(Data records)
Content starts
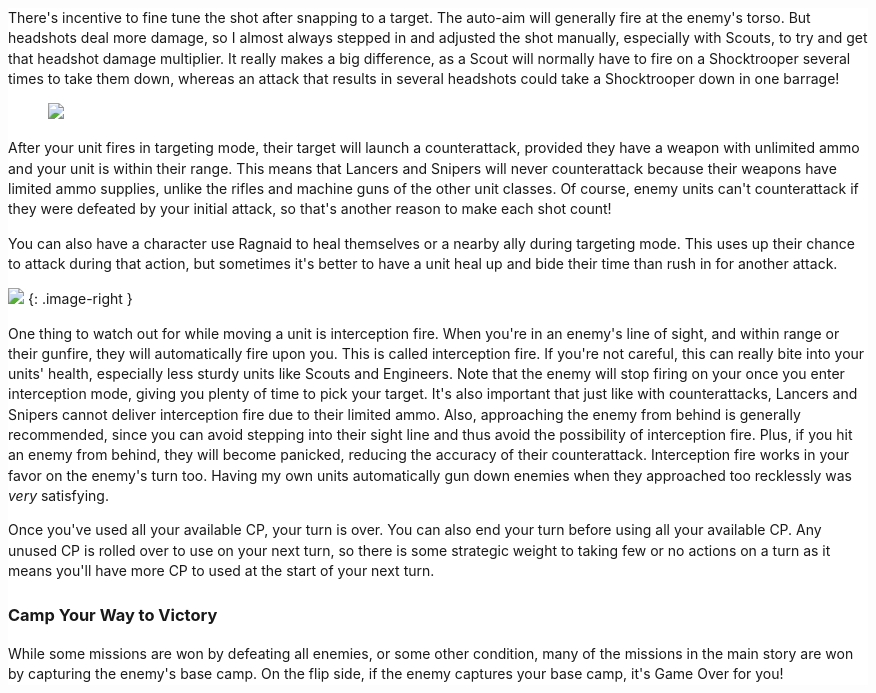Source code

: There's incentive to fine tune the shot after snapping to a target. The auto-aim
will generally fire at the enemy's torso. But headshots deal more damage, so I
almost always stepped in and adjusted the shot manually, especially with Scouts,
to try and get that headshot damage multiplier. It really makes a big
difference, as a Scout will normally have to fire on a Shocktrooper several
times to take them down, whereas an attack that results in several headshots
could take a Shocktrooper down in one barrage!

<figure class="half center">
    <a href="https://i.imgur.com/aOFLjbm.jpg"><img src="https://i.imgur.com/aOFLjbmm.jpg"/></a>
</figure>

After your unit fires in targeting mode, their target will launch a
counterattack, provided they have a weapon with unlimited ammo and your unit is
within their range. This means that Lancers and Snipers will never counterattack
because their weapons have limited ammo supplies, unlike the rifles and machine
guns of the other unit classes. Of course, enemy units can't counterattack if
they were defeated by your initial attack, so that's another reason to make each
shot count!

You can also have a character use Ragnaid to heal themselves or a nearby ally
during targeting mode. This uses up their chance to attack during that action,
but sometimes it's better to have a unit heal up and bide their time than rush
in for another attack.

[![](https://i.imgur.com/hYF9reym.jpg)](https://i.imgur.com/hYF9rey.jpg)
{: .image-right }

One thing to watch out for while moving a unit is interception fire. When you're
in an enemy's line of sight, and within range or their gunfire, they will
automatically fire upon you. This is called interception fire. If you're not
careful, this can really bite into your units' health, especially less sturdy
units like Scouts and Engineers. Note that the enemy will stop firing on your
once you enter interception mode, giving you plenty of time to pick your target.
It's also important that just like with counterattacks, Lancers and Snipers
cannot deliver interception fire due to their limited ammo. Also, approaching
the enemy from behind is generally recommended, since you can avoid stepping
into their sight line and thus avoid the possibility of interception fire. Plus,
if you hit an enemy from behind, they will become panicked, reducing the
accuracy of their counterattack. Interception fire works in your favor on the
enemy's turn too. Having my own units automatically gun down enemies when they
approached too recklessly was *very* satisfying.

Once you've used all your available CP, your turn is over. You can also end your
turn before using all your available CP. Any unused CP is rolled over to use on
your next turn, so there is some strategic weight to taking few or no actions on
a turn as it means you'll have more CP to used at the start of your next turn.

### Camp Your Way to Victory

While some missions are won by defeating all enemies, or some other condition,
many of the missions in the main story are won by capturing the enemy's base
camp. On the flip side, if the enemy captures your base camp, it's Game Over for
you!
Content ends
Content starts
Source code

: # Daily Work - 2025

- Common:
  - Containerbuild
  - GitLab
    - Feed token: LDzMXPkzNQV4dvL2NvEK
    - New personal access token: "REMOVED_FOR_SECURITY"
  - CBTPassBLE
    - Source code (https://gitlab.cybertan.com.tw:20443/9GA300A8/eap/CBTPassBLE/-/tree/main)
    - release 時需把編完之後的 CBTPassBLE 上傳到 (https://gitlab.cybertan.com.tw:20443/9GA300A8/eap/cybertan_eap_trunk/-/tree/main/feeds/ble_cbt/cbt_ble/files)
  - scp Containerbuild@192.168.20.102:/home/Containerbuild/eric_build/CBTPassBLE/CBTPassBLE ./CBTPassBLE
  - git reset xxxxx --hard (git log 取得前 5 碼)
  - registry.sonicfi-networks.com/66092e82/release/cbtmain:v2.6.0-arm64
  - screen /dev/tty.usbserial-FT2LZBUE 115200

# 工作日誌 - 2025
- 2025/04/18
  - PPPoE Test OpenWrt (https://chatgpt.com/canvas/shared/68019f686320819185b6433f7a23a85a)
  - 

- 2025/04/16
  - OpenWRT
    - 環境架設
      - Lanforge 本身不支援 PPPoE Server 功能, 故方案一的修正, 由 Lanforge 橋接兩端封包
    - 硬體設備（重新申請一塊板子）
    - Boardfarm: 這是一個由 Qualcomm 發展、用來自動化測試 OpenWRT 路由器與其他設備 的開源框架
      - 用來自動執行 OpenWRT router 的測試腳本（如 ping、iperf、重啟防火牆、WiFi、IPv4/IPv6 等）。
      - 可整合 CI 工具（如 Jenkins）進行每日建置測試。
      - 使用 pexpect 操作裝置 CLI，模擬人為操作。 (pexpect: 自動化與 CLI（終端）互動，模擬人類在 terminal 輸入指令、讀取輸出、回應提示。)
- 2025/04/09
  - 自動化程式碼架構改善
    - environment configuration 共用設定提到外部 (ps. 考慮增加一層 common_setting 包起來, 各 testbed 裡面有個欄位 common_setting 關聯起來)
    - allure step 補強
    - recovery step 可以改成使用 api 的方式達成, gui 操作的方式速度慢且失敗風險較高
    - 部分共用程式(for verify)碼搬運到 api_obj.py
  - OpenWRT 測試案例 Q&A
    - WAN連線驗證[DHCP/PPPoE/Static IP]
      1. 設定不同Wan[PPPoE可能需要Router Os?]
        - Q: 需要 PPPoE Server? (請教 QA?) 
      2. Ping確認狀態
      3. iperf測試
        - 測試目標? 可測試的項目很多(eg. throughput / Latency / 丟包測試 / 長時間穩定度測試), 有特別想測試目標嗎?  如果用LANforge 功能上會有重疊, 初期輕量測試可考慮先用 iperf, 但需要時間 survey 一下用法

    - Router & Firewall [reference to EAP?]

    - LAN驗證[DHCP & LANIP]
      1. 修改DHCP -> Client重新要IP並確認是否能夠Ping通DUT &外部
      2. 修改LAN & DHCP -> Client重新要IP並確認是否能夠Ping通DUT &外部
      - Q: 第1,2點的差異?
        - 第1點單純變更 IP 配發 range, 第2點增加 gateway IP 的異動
Content ends
> Prompt: Edit the part of the material that opens with the line containing "One thing to" and closes with the line containing "automatically fire upon" by changing "line of sight" to "field of view", and give back only those lines with nothing else altered.

> Solution to this problem:
One thing to watch out for while moving a unit is interception fire. When you're
in an enemy's field of view, and within range or their gunfire, they will
automatically fire upon you. This is called interception fire. If you're not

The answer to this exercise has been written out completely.